EXERCISE DIRECTIONS: Reproduce the lines verbatim, from the one containing "Varta Batterien Rechargeable Accu 5716" through the one containing "dodaj u košaricu", both included.

PROVIDED RECORDS:
Segment Open

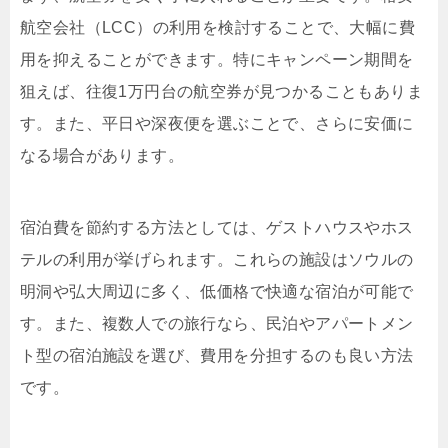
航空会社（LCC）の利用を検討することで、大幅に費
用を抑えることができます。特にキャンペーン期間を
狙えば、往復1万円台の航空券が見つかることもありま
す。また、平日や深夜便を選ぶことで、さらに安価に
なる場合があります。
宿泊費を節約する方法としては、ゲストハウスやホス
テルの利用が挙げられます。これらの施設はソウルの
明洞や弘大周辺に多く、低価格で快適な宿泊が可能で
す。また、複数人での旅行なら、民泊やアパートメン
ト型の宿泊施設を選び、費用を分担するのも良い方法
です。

Segment Closed
Segment Open

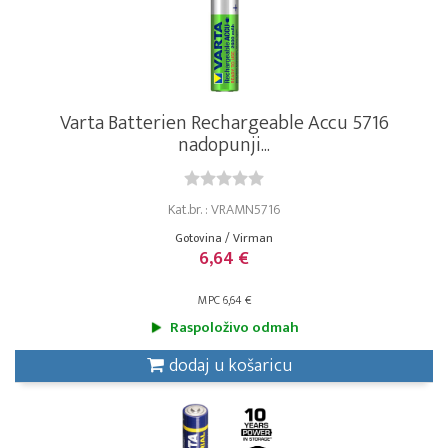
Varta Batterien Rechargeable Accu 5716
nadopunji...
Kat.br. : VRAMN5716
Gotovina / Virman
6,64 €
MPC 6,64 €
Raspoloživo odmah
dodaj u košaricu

Segment Closed

RESULT:
Varta Batterien Rechargeable Accu 5716
nadopunji...
Kat.br. : VRAMN5716
Gotovina / Virman
6,64 €
MPC 6,64 €
Raspoloživo odmah
dodaj u košaricu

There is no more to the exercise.